Spain’s energy lobby calls for higher proposed return on grid investment

MADRID (Reuters) -A proposal by Spain’s competition watchdog CNMC to raise the guaranteed return on investments in power grids to 6.46% is not enough to stop Spain losing much-needed capital to other countries, power utilities lobby Aelec warned on Friday.

A massive blackout that hit Spain and Portugal on April 28 reignited a debate about investment needs in the country’s power networks and the return on such investments.

Power companies invest in grids in exchange for a stable return, which in Spain is currently set at 5.58%, with consumers ultimately paying that guaranteed rate through their electricity bills.

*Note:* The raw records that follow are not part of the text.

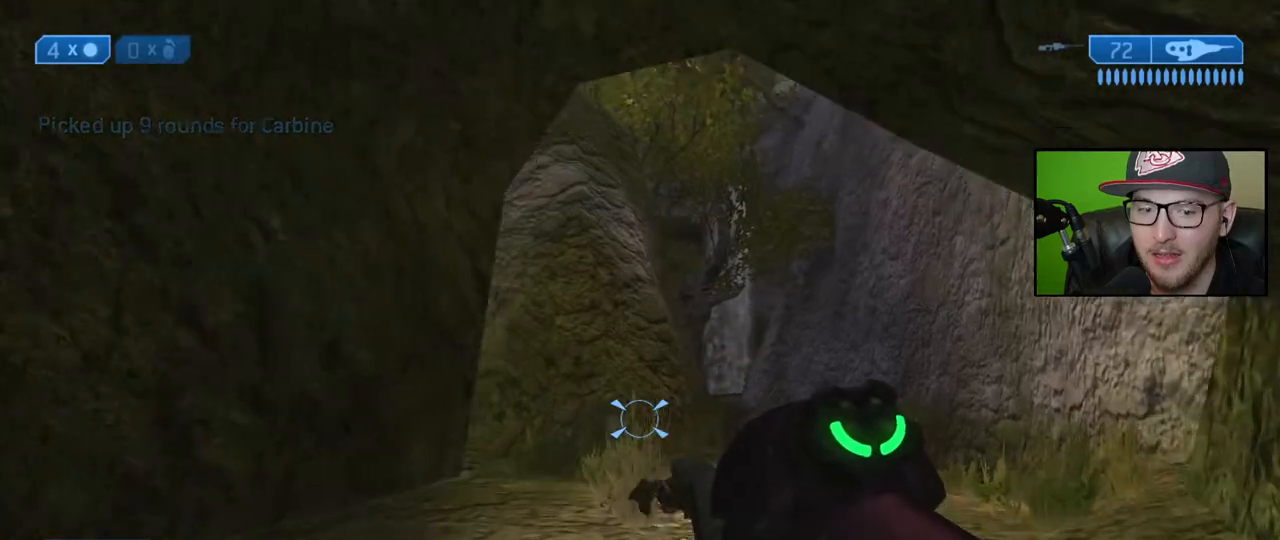
{"buttons": [], "left_stick": "up-right", "right_stick": "center", "events": []}
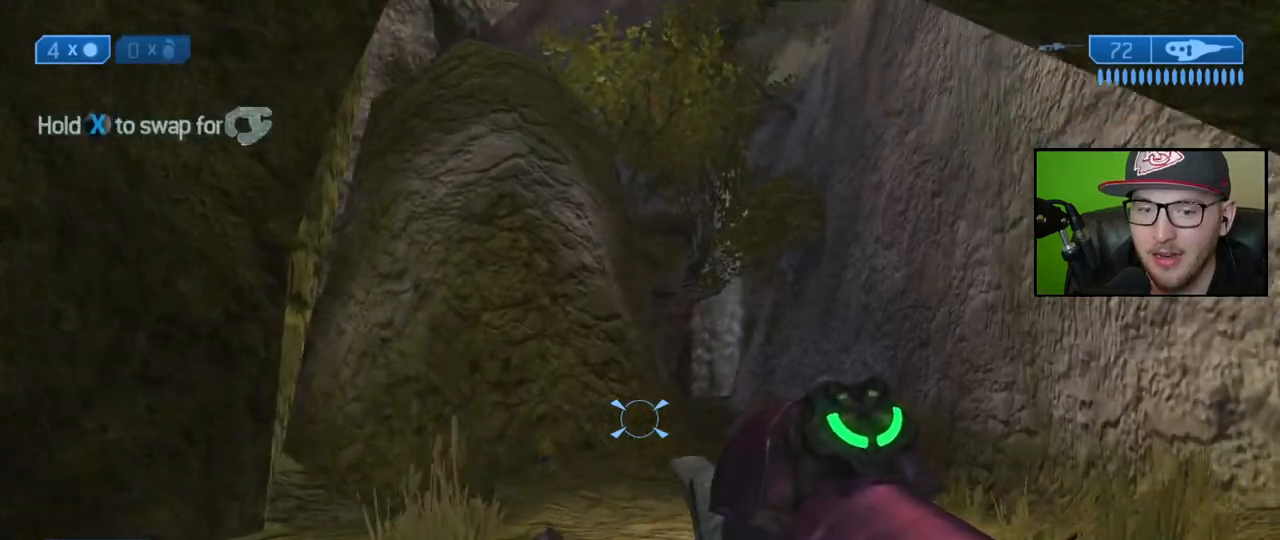
{"buttons": [], "left_stick": "up-right", "right_stick": "center", "events": [[117, "right_stick", "left"], [283, "right_stick", "center"]]}
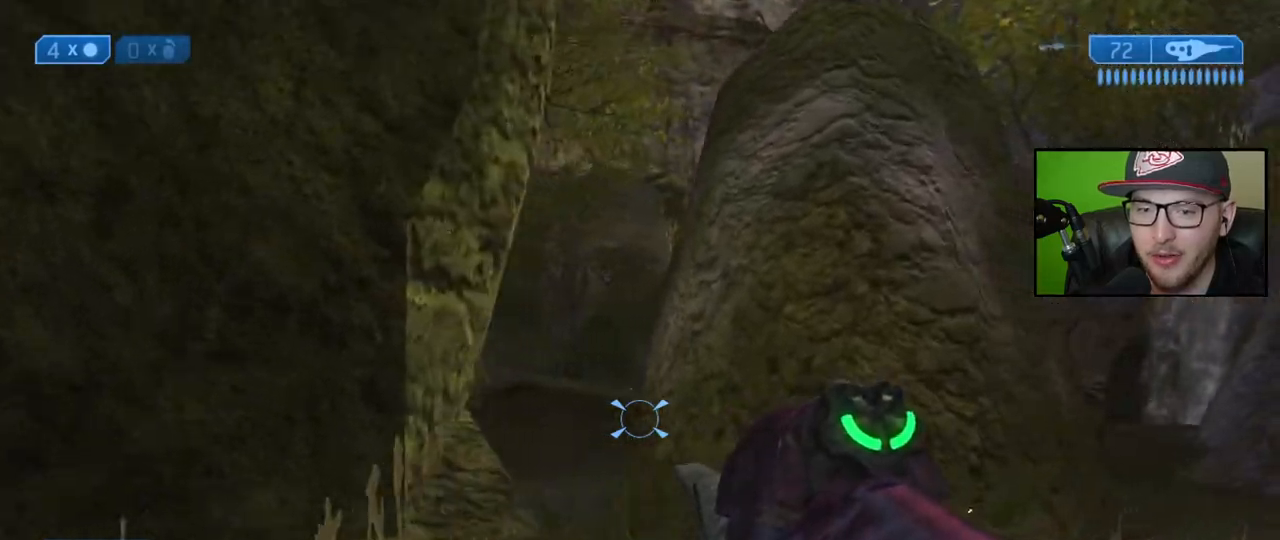
{"buttons": [], "left_stick": "up-right", "right_stick": "center", "events": [[183, "right_stick", "left"], [233, "right_stick", "up-left"], [333, "right_stick", "center"]]}
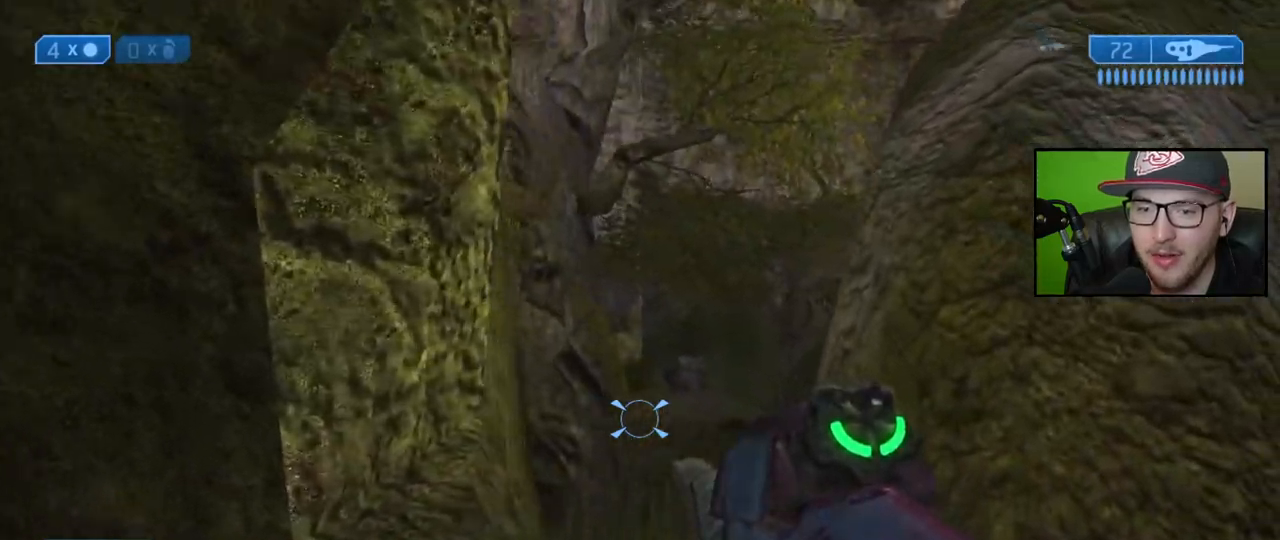
{"buttons": [], "left_stick": "up-right", "right_stick": "center", "events": [[300, "right_stick", "up"], [483, "right_stick", "center"]]}
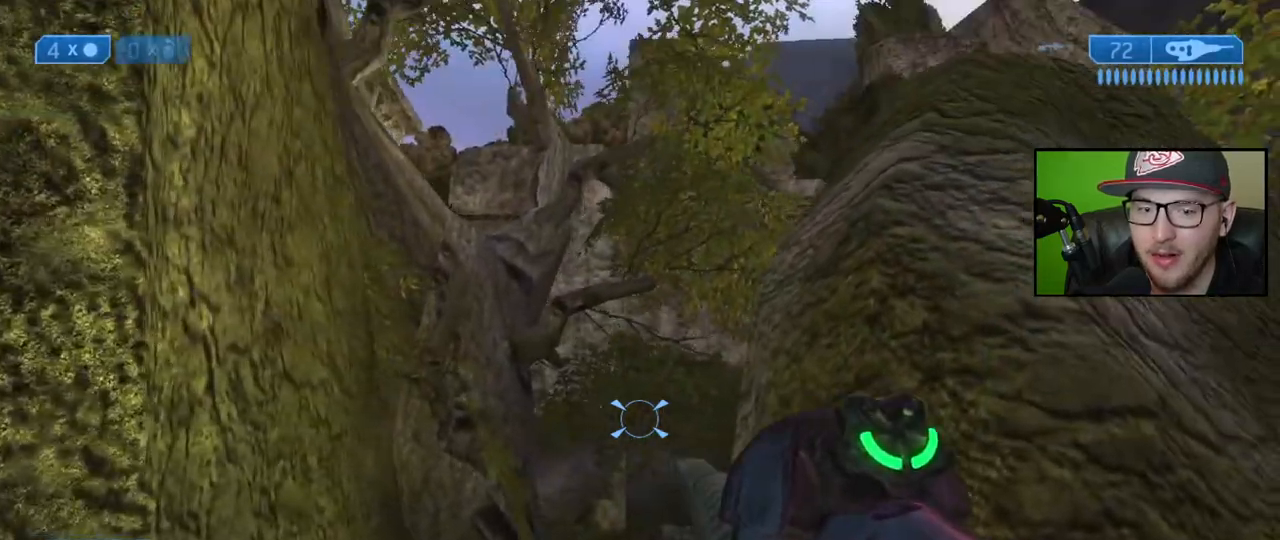
{"buttons": [], "left_stick": "center", "right_stick": "center", "events": [[33, "left_stick", "center"]]}
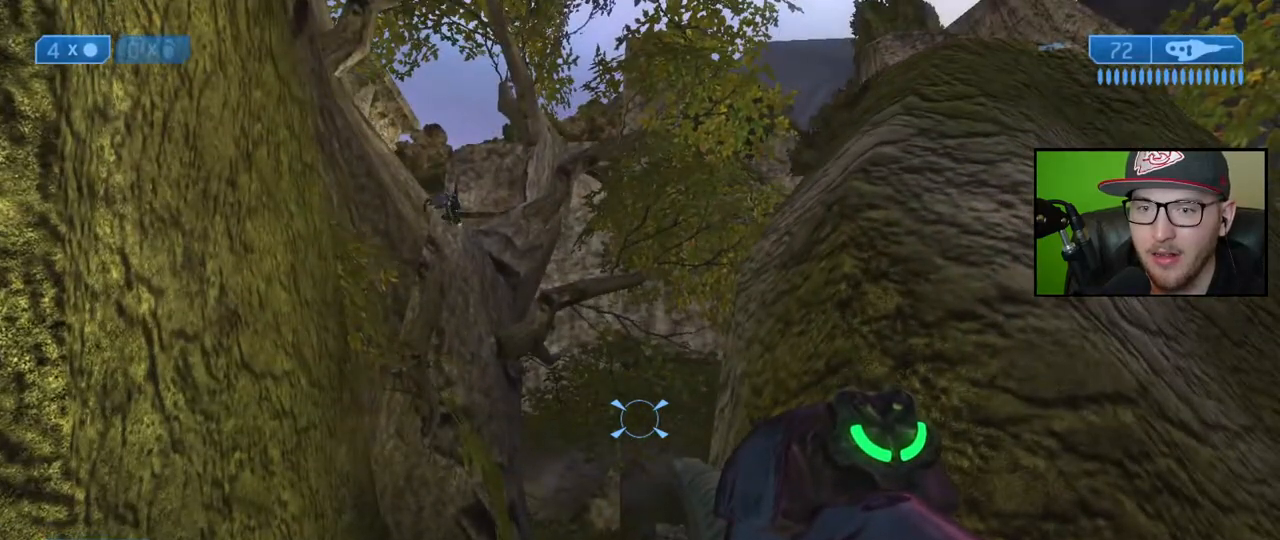
{"buttons": ["R2"], "left_stick": "center", "right_stick": "left", "events": [[33, "right_stick", "up"], [100, "right_stick", "up-left"], [117, "left_stick", "right"], [250, "right_stick", "left"], [283, "R3", "down"], [383, "R3", "up"], [383, "left_stick", "center"], [483, "R2", "down"]]}
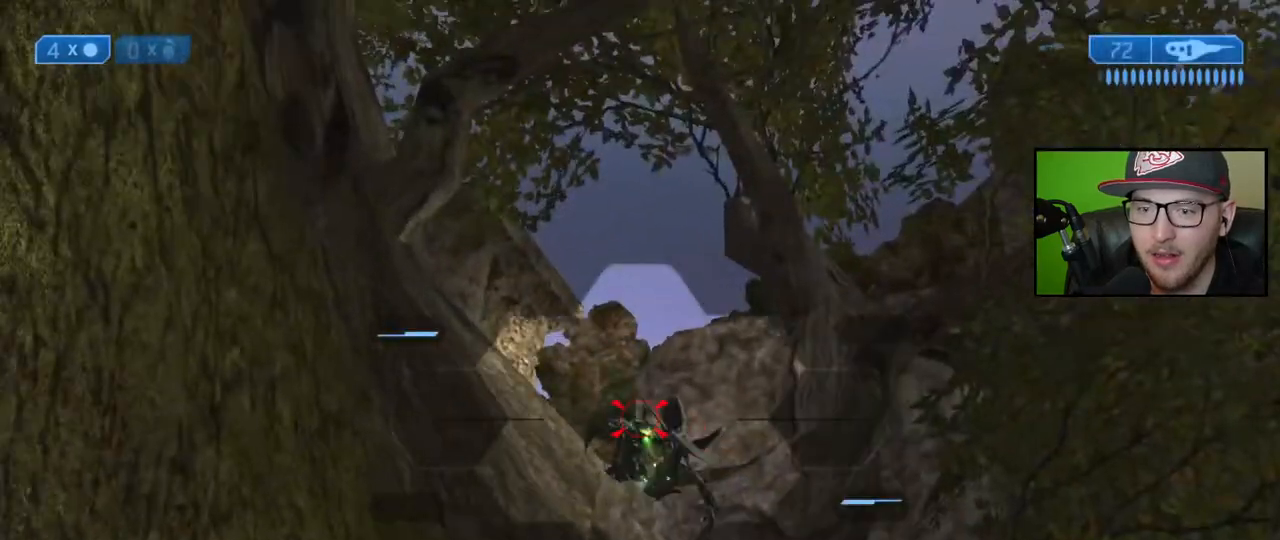
{"buttons": ["R2"], "left_stick": "left", "right_stick": "down-right", "events": [[50, "right_stick", "center"], [67, "R2", "up"], [67, "left_stick", "right"], [133, "R2", "down"], [200, "R2", "up"], [217, "right_stick", "down"], [267, "R2", "down"], [367, "R2", "up"], [400, "left_stick", "left"], [417, "R2", "down"], [433, "right_stick", "down-right"]]}
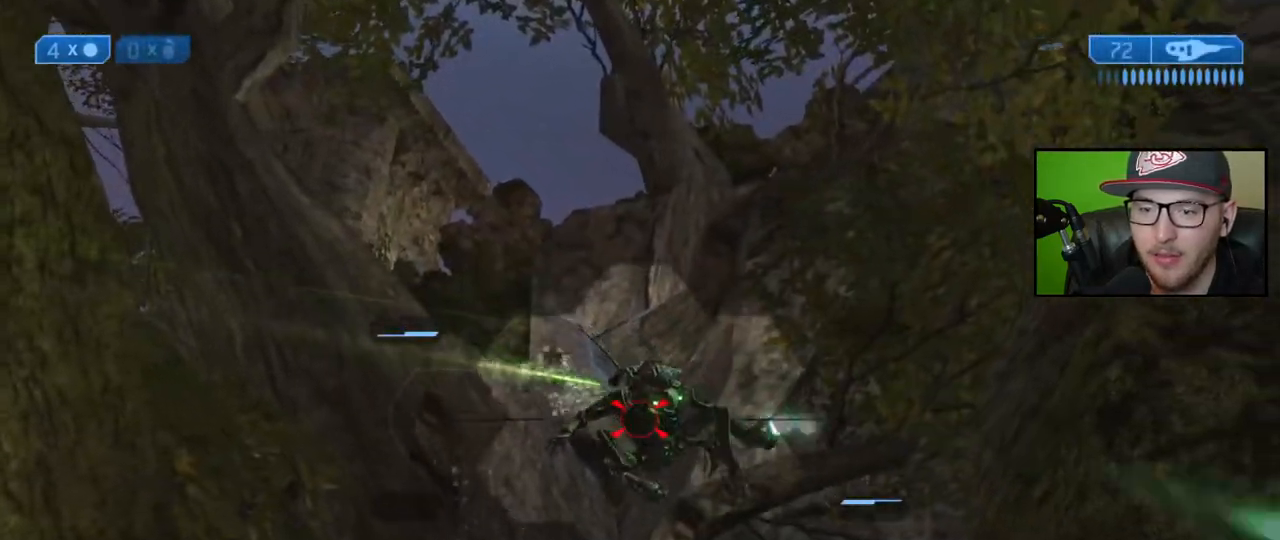
{"buttons": ["R2"], "left_stick": "left", "right_stick": "down-right", "events": [[17, "R2", "up"], [67, "R2", "down"], [150, "R2", "up"], [217, "R2", "down"], [283, "R2", "up"], [350, "R2", "down"], [433, "R2", "up"], [483, "R2", "down"]]}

Aelec said the guaranteed return on investments for electricity distribution should be around 7.5%, a level in line with the rates being applied in other countries.

“We run the risk of capital flight and investment being attracted away from Spain to other European Union countries, thereby jeopardising the implementation of investments for the energy transition,” Marta Castro, Aelec’s head of regulation, told reporters.

The new remuneration will cover the 2026-2031 period. The CNMC proposal is open to feedback until August 4.

Spain’s grid operator REE, owned by Redeia, manages the trunk grid, and carries out investments envisaged in government plans.

Power companies including Iberdrola and Endesa control and invest in local distribution grids, which take electricity to the final customers.

Energy giants like Iberdrola and Enel have increased their focus in recent years on expanding and upgrading power grids while taking a more selective approach to renewable energy projects.